I don’t know precisely what portion of the empirical studies of the effects of the minimum wage finds that raising this wage increases unemployment. My sense – and that’s all that it is: a sense, re-enforced recently by a quick Google search – is that a sizeable majority of these studies finds that raising the minimum wage does indeed increase unemployment among low-skilled workers.
Of course, the most notable exception to this finding is the Card-Krueger article in the September 1994 issue of the American Economic Review (“Minimum Wages and Employment: A Case Study of the Fast-Food Industry in New Jersey and Pennsylvania.”)
Nevertheless, John Kerry’s recent call to raise the minimum wage brought to mind an infuriating little ditty I read years ago in the New York Times. So, I searched the Gray Lady’s archives and, sure enough, found just what I remembered. It’s from the January 15, 1995 edition, in the “Business Diary” section, written by Hubert B. Herring.

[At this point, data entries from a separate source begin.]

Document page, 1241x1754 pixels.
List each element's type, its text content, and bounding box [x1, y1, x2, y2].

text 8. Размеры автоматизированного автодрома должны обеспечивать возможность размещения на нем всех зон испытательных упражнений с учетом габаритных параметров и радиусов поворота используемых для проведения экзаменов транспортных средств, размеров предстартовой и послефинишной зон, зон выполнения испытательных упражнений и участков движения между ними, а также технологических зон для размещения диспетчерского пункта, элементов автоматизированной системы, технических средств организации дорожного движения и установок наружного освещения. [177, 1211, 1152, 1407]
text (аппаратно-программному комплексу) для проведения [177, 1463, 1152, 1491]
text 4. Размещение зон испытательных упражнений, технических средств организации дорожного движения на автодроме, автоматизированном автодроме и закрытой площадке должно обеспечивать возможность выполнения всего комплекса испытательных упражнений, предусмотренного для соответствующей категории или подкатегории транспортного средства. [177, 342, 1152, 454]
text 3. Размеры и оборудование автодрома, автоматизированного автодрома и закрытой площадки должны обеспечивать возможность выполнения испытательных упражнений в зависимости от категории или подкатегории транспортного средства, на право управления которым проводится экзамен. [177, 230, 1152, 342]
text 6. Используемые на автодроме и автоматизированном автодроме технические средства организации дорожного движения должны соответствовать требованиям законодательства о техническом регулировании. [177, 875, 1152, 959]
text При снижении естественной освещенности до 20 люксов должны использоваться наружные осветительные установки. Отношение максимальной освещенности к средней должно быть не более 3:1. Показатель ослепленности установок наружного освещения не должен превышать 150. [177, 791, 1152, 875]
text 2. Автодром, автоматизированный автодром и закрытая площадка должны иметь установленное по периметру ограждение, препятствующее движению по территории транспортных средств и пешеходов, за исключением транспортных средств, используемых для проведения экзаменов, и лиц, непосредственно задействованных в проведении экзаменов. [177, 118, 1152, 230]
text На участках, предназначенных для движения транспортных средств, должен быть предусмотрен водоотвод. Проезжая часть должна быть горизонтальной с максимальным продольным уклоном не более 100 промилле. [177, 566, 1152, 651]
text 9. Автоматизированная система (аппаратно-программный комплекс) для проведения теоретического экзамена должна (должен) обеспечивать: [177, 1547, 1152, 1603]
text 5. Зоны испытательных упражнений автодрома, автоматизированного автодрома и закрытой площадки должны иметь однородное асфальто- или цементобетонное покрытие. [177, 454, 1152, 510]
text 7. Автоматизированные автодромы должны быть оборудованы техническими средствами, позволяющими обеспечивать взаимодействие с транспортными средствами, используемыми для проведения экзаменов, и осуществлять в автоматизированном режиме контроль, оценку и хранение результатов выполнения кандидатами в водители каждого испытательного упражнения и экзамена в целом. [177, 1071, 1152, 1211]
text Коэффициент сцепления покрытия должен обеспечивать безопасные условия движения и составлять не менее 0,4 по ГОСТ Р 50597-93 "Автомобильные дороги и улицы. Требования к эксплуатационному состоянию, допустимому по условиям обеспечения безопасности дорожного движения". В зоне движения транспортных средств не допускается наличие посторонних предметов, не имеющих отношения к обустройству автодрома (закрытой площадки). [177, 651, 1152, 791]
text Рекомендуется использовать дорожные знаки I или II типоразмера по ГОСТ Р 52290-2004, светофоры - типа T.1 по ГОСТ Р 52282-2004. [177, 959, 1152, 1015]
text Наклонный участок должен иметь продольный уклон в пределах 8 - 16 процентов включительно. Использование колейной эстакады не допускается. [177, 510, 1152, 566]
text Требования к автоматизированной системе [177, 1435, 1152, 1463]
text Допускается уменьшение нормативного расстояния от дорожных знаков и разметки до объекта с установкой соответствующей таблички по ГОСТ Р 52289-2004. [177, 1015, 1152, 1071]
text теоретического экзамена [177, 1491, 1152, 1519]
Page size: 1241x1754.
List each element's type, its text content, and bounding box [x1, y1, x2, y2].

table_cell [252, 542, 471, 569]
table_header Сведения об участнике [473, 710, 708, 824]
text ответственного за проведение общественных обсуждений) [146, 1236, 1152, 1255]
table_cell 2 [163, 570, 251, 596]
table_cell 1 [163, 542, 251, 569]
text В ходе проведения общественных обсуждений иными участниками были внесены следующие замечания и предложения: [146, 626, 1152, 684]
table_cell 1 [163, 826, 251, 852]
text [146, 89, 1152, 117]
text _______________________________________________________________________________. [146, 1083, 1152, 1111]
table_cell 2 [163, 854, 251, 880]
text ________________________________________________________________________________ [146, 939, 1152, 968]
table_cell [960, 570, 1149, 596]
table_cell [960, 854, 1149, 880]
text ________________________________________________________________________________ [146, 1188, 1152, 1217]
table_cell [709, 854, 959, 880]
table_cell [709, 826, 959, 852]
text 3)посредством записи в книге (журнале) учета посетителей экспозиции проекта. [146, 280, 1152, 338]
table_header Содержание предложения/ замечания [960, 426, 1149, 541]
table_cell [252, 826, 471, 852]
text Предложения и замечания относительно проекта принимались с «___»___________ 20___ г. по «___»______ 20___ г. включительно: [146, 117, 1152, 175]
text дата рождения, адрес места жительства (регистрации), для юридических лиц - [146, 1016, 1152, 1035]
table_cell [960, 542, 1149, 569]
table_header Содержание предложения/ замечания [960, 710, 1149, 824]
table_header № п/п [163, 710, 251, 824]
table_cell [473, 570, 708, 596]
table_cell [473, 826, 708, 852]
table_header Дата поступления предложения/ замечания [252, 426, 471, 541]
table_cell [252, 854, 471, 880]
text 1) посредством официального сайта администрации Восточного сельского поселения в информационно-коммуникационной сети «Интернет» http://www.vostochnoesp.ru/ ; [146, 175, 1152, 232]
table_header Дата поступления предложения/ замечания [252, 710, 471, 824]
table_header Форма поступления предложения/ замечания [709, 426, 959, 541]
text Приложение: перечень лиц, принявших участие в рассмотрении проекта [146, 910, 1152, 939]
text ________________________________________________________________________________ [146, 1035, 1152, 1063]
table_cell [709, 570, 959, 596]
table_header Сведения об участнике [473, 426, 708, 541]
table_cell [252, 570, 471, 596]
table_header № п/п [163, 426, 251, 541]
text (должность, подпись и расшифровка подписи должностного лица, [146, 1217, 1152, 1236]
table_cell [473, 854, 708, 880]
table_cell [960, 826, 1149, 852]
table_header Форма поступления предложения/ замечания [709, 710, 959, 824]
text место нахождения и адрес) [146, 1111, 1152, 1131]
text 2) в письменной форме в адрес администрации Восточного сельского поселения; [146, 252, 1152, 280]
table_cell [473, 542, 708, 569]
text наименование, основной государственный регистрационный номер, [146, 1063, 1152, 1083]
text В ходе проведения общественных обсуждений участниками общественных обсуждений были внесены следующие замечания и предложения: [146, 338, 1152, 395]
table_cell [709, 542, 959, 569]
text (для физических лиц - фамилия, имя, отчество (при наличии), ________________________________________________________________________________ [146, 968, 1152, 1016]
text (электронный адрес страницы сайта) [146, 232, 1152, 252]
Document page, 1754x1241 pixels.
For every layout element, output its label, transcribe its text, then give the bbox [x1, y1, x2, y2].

Here it is in its entirety. Keep in mind, as you read it, that it appeared within months of the publication of the Card-Krueger article – an article that made news precisely because it reached conclusions so at odds with conventional wisdom and with the bulk of empirical studies of the effects of minimum-wage legislation:
Oh, Yes: The Minimum Wage
It’s often hard to tell Democrats from Republicans these days – from the silvery wads of hair atop Bill Clinton and Newt Gingrich to those near-unison tax and welfare cantatas. But one issue survives: the minimum wage. Mr. Clinton, campaigner, vowed to raise it; Mr. Clinton, President, shelved it as he took that messy health care detour. Now it’s back. Al Gore and Richard Gephardt (who calls it “a metaphor for the differences” between the parties) want to raise the wage, whose buying power is slipping mercilessly, while Dick Armey, House Majority leader, wants to scrap the wage floor entirely. The case for keeping it at $4.25: raising it would mean wide job losses, and most low-wage workers are teen-agers, not breadwinners. Economists beg to differ: their studies predict negligible job losses, and show that just a third of four million minimum-wage earners are teen-agers; nearly half provide vital family support. (Emphasis added.)
Card-Krueger is certainly not the only empirical study by economists that failed to find that raising a minimum-wage increased unemployment among low-skilled workers. But to write in the NYT as if economists are in wide agreement that minimum-wage legislation has negligible effects on employment is inappropriate. It would be like finding a biologist who questions the theory of natural selection and then writing that “biologists beg to differ” with Darwinian explanations.